Una batteria dello scooter elettrico che presenta un rigonfiamento, una deformazione o un surriscaldamento anomalo non dovrebbe essere utilizzata come se fosse semplicemente scarica. Prima viene la sicurezza, poi la diagnosi e la scelta dell’intervento.
“La batteria si è gonfiata”
Cliente:
“Mi sono accorto che il pacco sembra un pò gonfio. Lo scooter però funziona ancora.”
Tecnico:
“La stai ancora mettendo in carica?”
Cliente:
“Si, perché altrimenti non posso usarlo.”
Tecnico:
“In questo caso è meglio fermarsi e far controllare la batteria.”
Il fatto che lo scooter continui a funzionare non significa che il pacco sia in condizioni normali.
Una batteria deformata non va aperta
Non bisogna:
- forare il contenitore;
- schiacciare il rigonfiamento;
- aprire il pacco;
- modificare le celle;
- bypassare le protezioni.
Una deformazione deve essere valutata da personale competente.
Anche il surriscaldamento merita attenzione
Un certo aumento della temperatura può verificarsi durante l’utilizzo o la ricarica.
Diverso è il caso in cui la batteria diventi improvvisamente molto più calda rispetto al normale.
Se compaiono anche odori insoliti, deformazioni o altri comportamenti anomali, è necessario interrompere l’utilizzo e richiedere una verifica.
Un caso a Torino
Cliente:
“La batteria si scalda parecchio quando la metto sotto carica.
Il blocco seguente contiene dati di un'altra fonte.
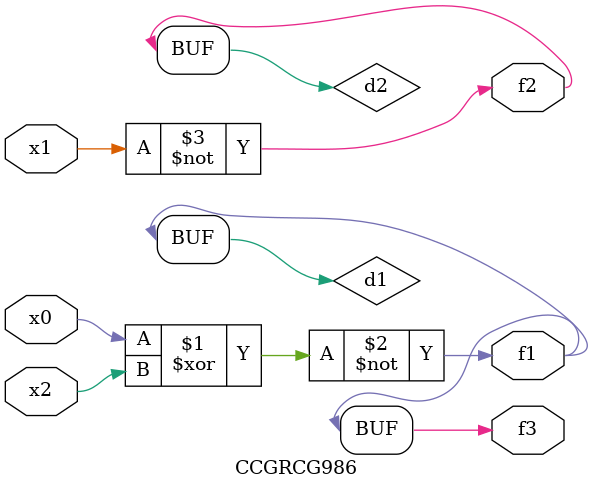
<source format=v>
module CCGRCG986(
	input x0, x1, x2,
	output f1, f2, f3
);

	wire d1, d2, d3;

	xnor (d1, x0, x2);
	nand (d2, x1);
	nor (d3, x1, x2);
	assign f1 = d1;
	assign f2 = d2;
	assign f3 = d1;
endmodule

</source>
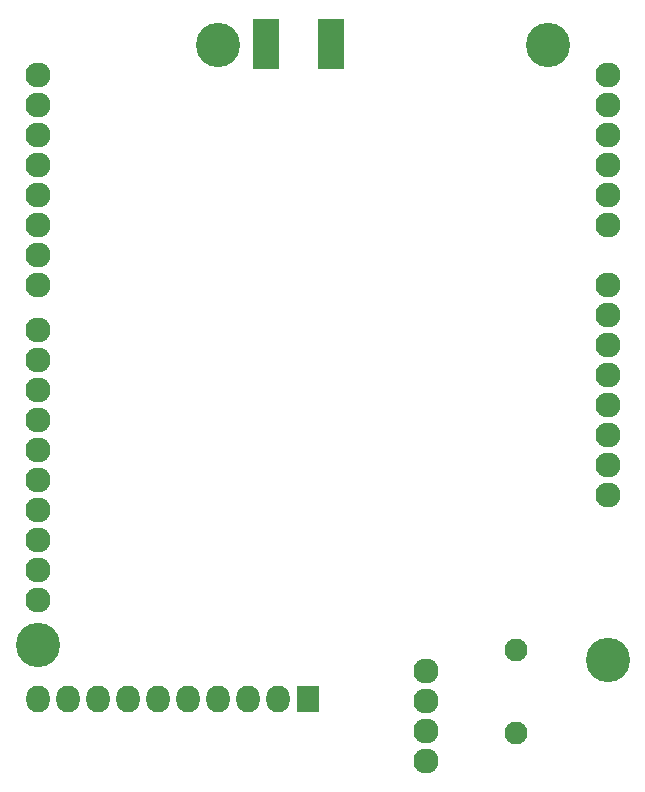
<source format=gbs>
G04 #@! TF.FileFunction,Soldermask,Bot*
%FSLAX46Y46*%
G04 Gerber Fmt 4.6, Leading zero omitted, Abs format (unit mm)*
G04 Created by KiCad (PCBNEW 4.0.0-rc1-stable) date 2/9/2016 2:30:25 PM*
%MOMM*%
G01*
G04 APERTURE LIST*
%ADD10C,0.150000*%
%ADD11C,1.950000*%
%ADD12C,2.129600*%
%ADD13R,1.977200X2.282000*%
%ADD14O,1.977200X2.282000*%
%ADD15R,2.250000X4.314000*%
%ADD16C,3.750000*%
G04 APERTURE END LIST*
D10*
D11*
X43100000Y-1095000D03*
X43100000Y5905000D03*
D12*
X35470000Y1625000D03*
X35470000Y-915000D03*
X35470000Y-3455000D03*
X35470000Y4165000D03*
D13*
X25480000Y1780000D03*
D14*
X22940000Y1780000D03*
X20400000Y1780000D03*
X17860000Y1780000D03*
X15320000Y1780000D03*
X12780000Y1780000D03*
X10240000Y1780000D03*
X7700000Y1780000D03*
X5160000Y1780000D03*
X2620000Y1780000D03*
D15*
X21878000Y57240000D03*
X27402000Y57240000D03*
D12*
X50830000Y26680000D03*
X50830000Y29220000D03*
X50830000Y41920000D03*
X50830000Y44460000D03*
X50830000Y47000000D03*
X50830000Y49540000D03*
X50830000Y52080000D03*
X50830000Y54620000D03*
X2570000Y15250000D03*
X2570000Y49540000D03*
X2570000Y47000000D03*
X2570000Y44460000D03*
X2570000Y41920000D03*
X2570000Y39380000D03*
X2570000Y36840000D03*
X2570000Y33030000D03*
X2570000Y30490000D03*
X2570000Y27950000D03*
X2570000Y25410000D03*
X2570000Y22870000D03*
X2570000Y20330000D03*
X50830000Y31760000D03*
X50830000Y34300000D03*
X2570000Y17790000D03*
X50830000Y24140000D03*
X2570000Y54620000D03*
X2570000Y52080000D03*
X50830000Y36840000D03*
D16*
X2570000Y6360000D03*
X45755000Y57165000D03*
X17815000Y57160000D03*
X50830000Y5095000D03*
D12*
X2570000Y12710000D03*
X2570000Y10170000D03*
X50830000Y21600000D03*
X50830000Y19060000D03*
M02*

</source>
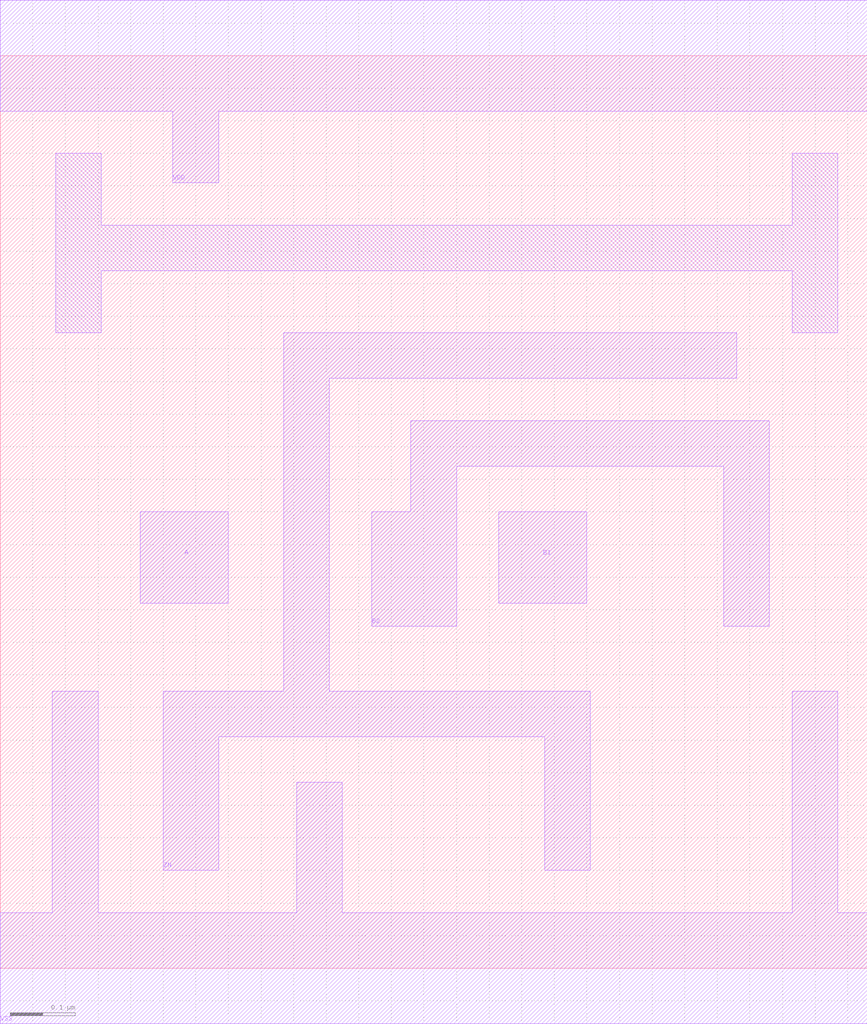
<source format=lef>
# 
# ******************************************************************************
# *                                                                            *
# *                   Copyright (C) 2004-2010, Nangate Inc.                    *
# *                           All rights reserved.                             *
# *                                                                            *
# * Nangate and the Nangate logo are trademarks of Nangate Inc.                *
# *                                                                            *
# * All trademarks, logos, software marks, and trade names (collectively the   *
# * "Marks") in this program are proprietary to Nangate or other respective    *
# * owners that have granted Nangate the right and license to use such Marks.  *
# * You are not permitted to use the Marks without the prior written consent   *
# * of Nangate or such third party that may own the Marks.                     *
# *                                                                            *
# * This file has been provided pursuant to a License Agreement containing     *
# * restrictions on its use. This file contains valuable trade secrets and     *
# * proprietary information of Nangate Inc., and is protected by U.S. and      *
# * international laws and/or treaties.                                        *
# *                                                                            *
# * The copyright notice(s) in this file does not indicate actual or intended  *
# * publication of this file.                                                  *
# *                                                                            *
# *     NGLibraryCreator, v2010.08-HR32-SP3-2010-08-05 - build 1009061800      *
# *                                                                            *
# ******************************************************************************
# 
# 
# Running on brazil06.nangate.com.br for user Giancarlo Franciscatto (gfr).
# Local time is now Fri, 3 Dec 2010, 19:32:18.
# Main process id is 27821.

VERSION 5.6 ;
BUSBITCHARS "[]" ;
DIVIDERCHAR "/" ;

MACRO AOI21_X2
  CLASS core ;
  FOREIGN AOI21_X2 0.0 0.0 ;
  ORIGIN 0 0 ;
  SYMMETRY X Y ;
  SITE FreePDK45_38x28_10R_NP_162NW_34O ;
  SIZE 1.33 BY 1.4 ;
  PIN A
    DIRECTION INPUT ;
    ANTENNAPARTIALMETALAREA 0.0189 LAYER metal1 ;
    ANTENNAPARTIALMETALSIDEAREA 0.0715 LAYER metal1 ;
    ANTENNAGATEAREA 0.1045 ;
    PORT
      LAYER metal1 ;
        POLYGON 0.215 0.56 0.35 0.56 0.35 0.7 0.215 0.7  ;
    END
  END A
  PIN B1
    DIRECTION INPUT ;
    ANTENNAPARTIALMETALAREA 0.0189 LAYER metal1 ;
    ANTENNAPARTIALMETALSIDEAREA 0.0715 LAYER metal1 ;
    ANTENNAGATEAREA 0.1045 ;
    PORT
      LAYER metal1 ;
        POLYGON 0.765 0.56 0.9 0.56 0.9 0.7 0.765 0.7  ;
    END
  END B1
  PIN B2
    DIRECTION INPUT ;
    ANTENNAPARTIALMETALAREA 0.0833 LAYER metal1 ;
    ANTENNAPARTIALMETALSIDEAREA 0.3042 LAYER metal1 ;
    ANTENNAGATEAREA 0.1045 ;
    PORT
      LAYER metal1 ;
        POLYGON 0.57 0.525 0.7 0.525 0.7 0.77 1.11 0.77 1.11 0.525 1.18 0.525 1.18 0.84 0.63 0.84 0.63 0.7 0.57 0.7  ;
    END
  END B2
  PIN ZN
    DIRECTION OUTPUT ;
    ANTENNAPARTIALMETALAREA 0.159875 LAYER metal1 ;
    ANTENNAPARTIALMETALSIDEAREA 0.6006 LAYER metal1 ;
    ANTENNADIFFAREA 0.2926 ;
    PORT
      LAYER metal1 ;
        POLYGON 0.505 0.905 1.13 0.905 1.13 0.975 0.435 0.975 0.435 0.425 0.25 0.425 0.25 0.15 0.335 0.15 0.335 0.355 0.835 0.355 0.835 0.15 0.905 0.15 0.905 0.425 0.505 0.425  ;
    END
  END ZN
  PIN VDD
    DIRECTION INOUT ;
    USE power ;
    SHAPE ABUTMENT ;
    PORT
      LAYER metal1 ;
        POLYGON 0 1.315 0.265 1.315 0.265 1.205 0.335 1.205 0.335 1.315 1.285 1.315 1.33 1.315 1.33 1.485 1.285 1.485 0 1.485  ;
    END
  END VDD
  PIN VSS
    DIRECTION INOUT ;
    USE ground ;
    SHAPE ABUTMENT ;
    PORT
      LAYER metal1 ;
        POLYGON 0 -0.085 1.33 -0.085 1.33 0.085 1.285 0.085 1.285 0.425 1.215 0.425 1.215 0.085 0.525 0.085 0.525 0.285 0.455 0.285 0.455 0.085 0.15 0.085 0.15 0.425 0.08 0.425 0.08 0.085 0 0.085  ;
    END
  END VSS
  OBS
      LAYER metal1 ;
        POLYGON 0.085 0.975 0.155 0.975 0.155 1.07 1.215 1.07 1.215 0.975 1.285 0.975 1.285 1.25 1.215 1.25 1.215 1.14 0.155 1.14 0.155 1.25 0.085 1.25  ;
  END
END AOI21_X2

END LIBRARY
#
# End of file
#

</source>
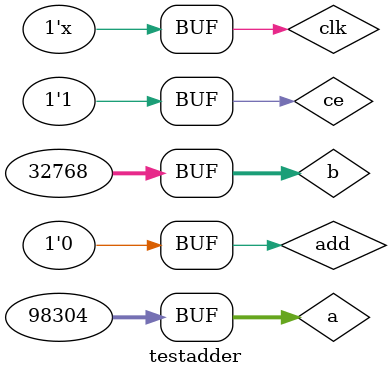
<source format=v>
`timescale 1ns / 1ps


module testadder;

	// Inputs
	reg clk;
	reg ce;
	reg add;
	reg [31:0] a;
	reg [31:0] b;

	// Outputs
	wire [31:0] s;

	// Instantiate the Unit Under Test (UUT)
	Adder uut (
		.clk(clk), 
		.ce(ce), 
		.add(add), 
		.s(s), 
		.a(a), 
		.b(b)
	);

	always #5 clk=!clk;
	initial begin
		// Initialize Inputs
		clk = 0;
		ce = 1;
		add = 0;
		a = 0;
		b = 0;

		// Wait 100 ns for global reset to finish
		#100;
        
		// Add stimulus here
		a={17'd3,15'd0};
		b={17'd1,15'd0};
		#100;
	end
      
endmodule


</source>
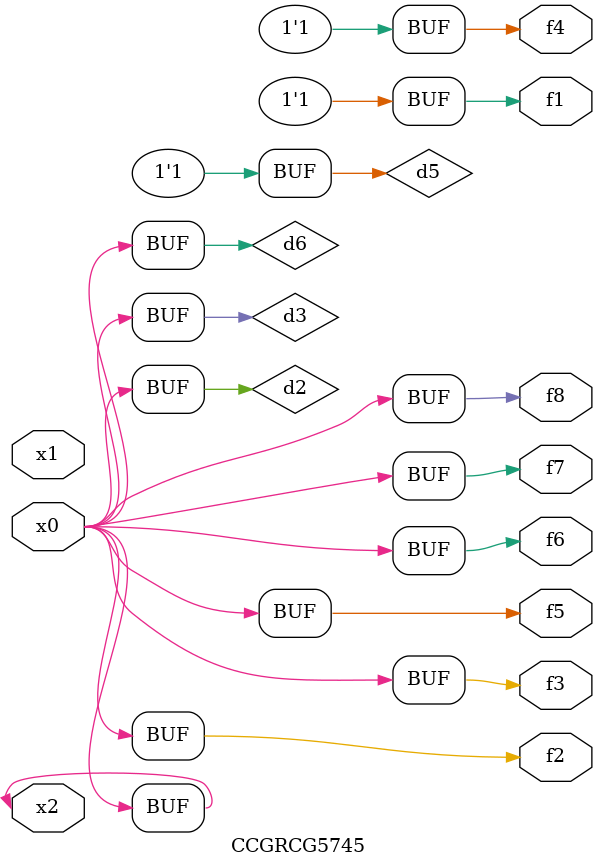
<source format=v>
module CCGRCG5745(
	input x0, x1, x2,
	output f1, f2, f3, f4, f5, f6, f7, f8
);

	wire d1, d2, d3, d4, d5, d6;

	xnor (d1, x2);
	buf (d2, x0, x2);
	and (d3, x0);
	xnor (d4, x1, x2);
	nand (d5, d1, d3);
	buf (d6, d2, d3);
	assign f1 = d5;
	assign f2 = d6;
	assign f3 = d6;
	assign f4 = d5;
	assign f5 = d6;
	assign f6 = d6;
	assign f7 = d6;
	assign f8 = d6;
endmodule

</source>
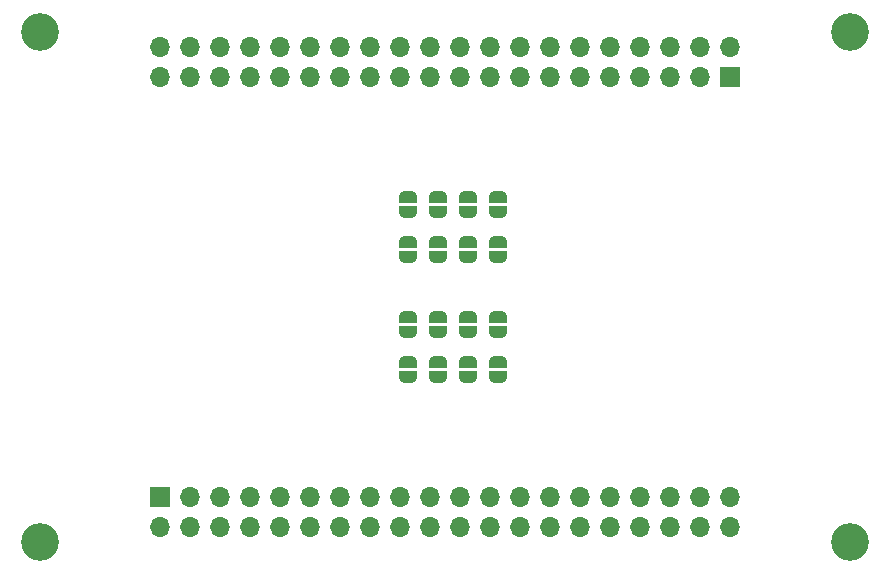
<source format=gbr>
G04 #@! TF.GenerationSoftware,KiCad,Pcbnew,8.0.3+dfsg-1*
G04 #@! TF.CreationDate,2024-06-11T16:22:44+08:00*
G04 #@! TF.ProjectId,sec01,73656330-312e-46b6-9963-61645f706362,a*
G04 #@! TF.SameCoordinates,Original*
G04 #@! TF.FileFunction,Soldermask,Bot*
G04 #@! TF.FilePolarity,Negative*
%FSLAX46Y46*%
G04 Gerber Fmt 4.6, Leading zero omitted, Abs format (unit mm)*
G04 Created by KiCad (PCBNEW 8.0.3+dfsg-1) date 2024-06-11 16:22:44*
%MOMM*%
%LPD*%
G01*
G04 APERTURE LIST*
G04 Aperture macros list*
%AMFreePoly0*
4,1,19,0.500000,-0.750000,0.000000,-0.750000,0.000000,-0.744911,-0.071157,-0.744911,-0.207708,-0.704816,-0.327430,-0.627875,-0.420627,-0.520320,-0.479746,-0.390866,-0.500000,-0.250000,-0.500000,0.250000,-0.479746,0.390866,-0.420627,0.520320,-0.327430,0.627875,-0.207708,0.704816,-0.071157,0.744911,0.000000,0.744911,0.000000,0.750000,0.500000,0.750000,0.500000,-0.750000,0.500000,-0.750000,
$1*%
%AMFreePoly1*
4,1,19,0.000000,0.744911,0.071157,0.744911,0.207708,0.704816,0.327430,0.627875,0.420627,0.520320,0.479746,0.390866,0.500000,0.250000,0.500000,-0.250000,0.479746,-0.390866,0.420627,-0.520320,0.327430,-0.627875,0.207708,-0.704816,0.071157,-0.744911,0.000000,-0.744911,0.000000,-0.750000,-0.500000,-0.750000,-0.500000,0.750000,0.000000,0.750000,0.000000,0.744911,0.000000,0.744911,
$1*%
G04 Aperture macros list end*
%ADD10C,3.200000*%
%ADD11R,1.700000X1.700000*%
%ADD12O,1.700000X1.700000*%
%ADD13FreePoly0,90.000000*%
%ADD14FreePoly1,90.000000*%
%ADD15FreePoly0,270.000000*%
%ADD16FreePoly1,270.000000*%
G04 APERTURE END LIST*
D10*
G04 #@! TO.C,J1*
X121920000Y-83820000D03*
X121920000Y-127000000D03*
X190500000Y-83820000D03*
X190500000Y-127000000D03*
G04 #@! TD*
D11*
G04 #@! TO.C,J3*
X180340000Y-87630000D03*
D12*
X180340000Y-85090000D03*
X177800000Y-87630000D03*
X177800000Y-85090000D03*
X175260000Y-87630000D03*
X175260000Y-85090000D03*
X172720000Y-87630000D03*
X172720000Y-85090000D03*
X170180000Y-87630000D03*
X170180000Y-85090000D03*
X167640000Y-87630000D03*
X167640000Y-85090000D03*
X165100000Y-87630000D03*
X165100000Y-85090000D03*
X162560000Y-87630000D03*
X162560000Y-85090000D03*
X160020000Y-87630000D03*
X160020000Y-85090000D03*
X157480000Y-87630000D03*
X157480000Y-85090000D03*
X154940000Y-87630000D03*
X154940000Y-85090000D03*
X152400000Y-87630000D03*
X152400000Y-85090000D03*
X149860000Y-87630000D03*
X149860000Y-85090000D03*
X147320000Y-87630000D03*
X147320000Y-85090000D03*
X144780000Y-87630000D03*
X144780000Y-85090000D03*
X142240000Y-87630000D03*
X142240000Y-85090000D03*
X139700000Y-87630000D03*
X139700000Y-85090000D03*
X137160000Y-87630000D03*
X137160000Y-85090000D03*
X134620000Y-87630000D03*
X134620000Y-85090000D03*
X132080000Y-87630000D03*
X132080000Y-85090000D03*
G04 #@! TD*
D11*
G04 #@! TO.C,J2*
X132080000Y-123190000D03*
D12*
X132080000Y-125730000D03*
X134620000Y-123190000D03*
X134620000Y-125730000D03*
X137160000Y-123190000D03*
X137160000Y-125730000D03*
X139700000Y-123190000D03*
X139700000Y-125730000D03*
X142240000Y-123190000D03*
X142240000Y-125730000D03*
X144780000Y-123190000D03*
X144780000Y-125730000D03*
X147320000Y-123190000D03*
X147320000Y-125730000D03*
X149860000Y-123190000D03*
X149860000Y-125730000D03*
X152400000Y-123190000D03*
X152400000Y-125730000D03*
X154940000Y-123190000D03*
X154940000Y-125730000D03*
X157480000Y-123190000D03*
X157480000Y-125730000D03*
X160020000Y-123190000D03*
X160020000Y-125730000D03*
X162560000Y-123190000D03*
X162560000Y-125730000D03*
X165100000Y-123190000D03*
X165100000Y-125730000D03*
X167640000Y-123190000D03*
X167640000Y-125730000D03*
X170180000Y-123190000D03*
X170180000Y-125730000D03*
X172720000Y-123190000D03*
X172720000Y-125730000D03*
X175260000Y-123190000D03*
X175260000Y-125730000D03*
X177800000Y-123190000D03*
X177800000Y-125730000D03*
X180340000Y-123190000D03*
X180340000Y-125730000D03*
G04 #@! TD*
D13*
G04 #@! TO.C,JP8*
X153035000Y-102870000D03*
D14*
X153035000Y-101570000D03*
G04 #@! TD*
D13*
G04 #@! TO.C,JP16*
X153035000Y-113030000D03*
D14*
X153035000Y-111730000D03*
G04 #@! TD*
D15*
G04 #@! TO.C,JP2*
X158115000Y-97760000D03*
D16*
X158115000Y-99060000D03*
G04 #@! TD*
D13*
G04 #@! TO.C,JP14*
X158115000Y-113030000D03*
D14*
X158115000Y-111730000D03*
G04 #@! TD*
D15*
G04 #@! TO.C,JP3*
X155575000Y-97760000D03*
D16*
X155575000Y-99060000D03*
G04 #@! TD*
D13*
G04 #@! TO.C,JP15*
X155575000Y-113030000D03*
D14*
X155575000Y-111730000D03*
G04 #@! TD*
D15*
G04 #@! TO.C,JP9*
X160655000Y-107920000D03*
D16*
X160655000Y-109220000D03*
G04 #@! TD*
D15*
G04 #@! TO.C,JP12*
X153035000Y-107920000D03*
D16*
X153035000Y-109220000D03*
G04 #@! TD*
D15*
G04 #@! TO.C,JP11*
X155575000Y-107920000D03*
D16*
X155575000Y-109220000D03*
G04 #@! TD*
D15*
G04 #@! TO.C,JP1*
X160655000Y-97760000D03*
D16*
X160655000Y-99060000D03*
G04 #@! TD*
D15*
G04 #@! TO.C,JP10*
X158115000Y-107920000D03*
D16*
X158115000Y-109220000D03*
G04 #@! TD*
D13*
G04 #@! TO.C,JP7*
X155575000Y-102870000D03*
D14*
X155575000Y-101570000D03*
G04 #@! TD*
D13*
G04 #@! TO.C,JP13*
X160655000Y-113030000D03*
D14*
X160655000Y-111730000D03*
G04 #@! TD*
D13*
G04 #@! TO.C,JP6*
X158115000Y-102870000D03*
D14*
X158115000Y-101570000D03*
G04 #@! TD*
D13*
G04 #@! TO.C,JP5*
X160655000Y-102870000D03*
D14*
X160655000Y-101570000D03*
G04 #@! TD*
D15*
G04 #@! TO.C,JP4*
X153035000Y-97760000D03*
D16*
X153035000Y-99060000D03*
G04 #@! TD*
M02*

</source>
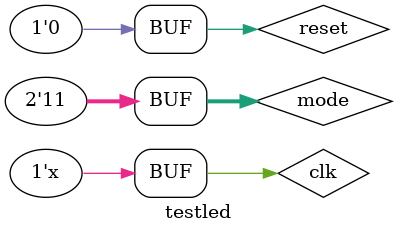
<source format=v>
`timescale 1ns / 1ps


module testled;

	// Inputs
	reg clk;
	reg [1:0] mode;
	reg reset;

	// Outputs
	wire [7:0] q;

	// Instantiate the Unit Under Test (UUT)
	DICHLED uut (
		.clk(clk), 
		.mode(mode), 
		.reset(reset), 
		.q(q)
	);

	initial begin
		// Initialize Inputs
		clk = 0;
		mode = 0;
		reset = 0;

		// Wait 100 ns for global reset to finish
		#2000;
		mode=1;
		#2000;
		mode=2;
		#2000;
		mode=3;
		#2000;
		
        
		// Add stimulus here

	end
	always begin
	clk=~clk;
	#10;
	end
      
endmodule


</source>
Prima non succedeva.”
Tecnico:
“Hai cambiato caricatore?”
Cliente:
“Si, quello originale si era rotto.”
Anche il caricatore deve quindi essere verificato.
Riparazione, rigenerazione o sostituzione?
Non si può stabilire la soluzione osservando soltanto l’esterno.
Dopo la diagnosi sarà possibile valutare se esistono condizioni per un intervento oppure se la sostituzione sia la scelta più appropriata.
Quando una batteria presenta un’anomalia fisica, il risparmio non dovrebbe mai essere l’unico criterio.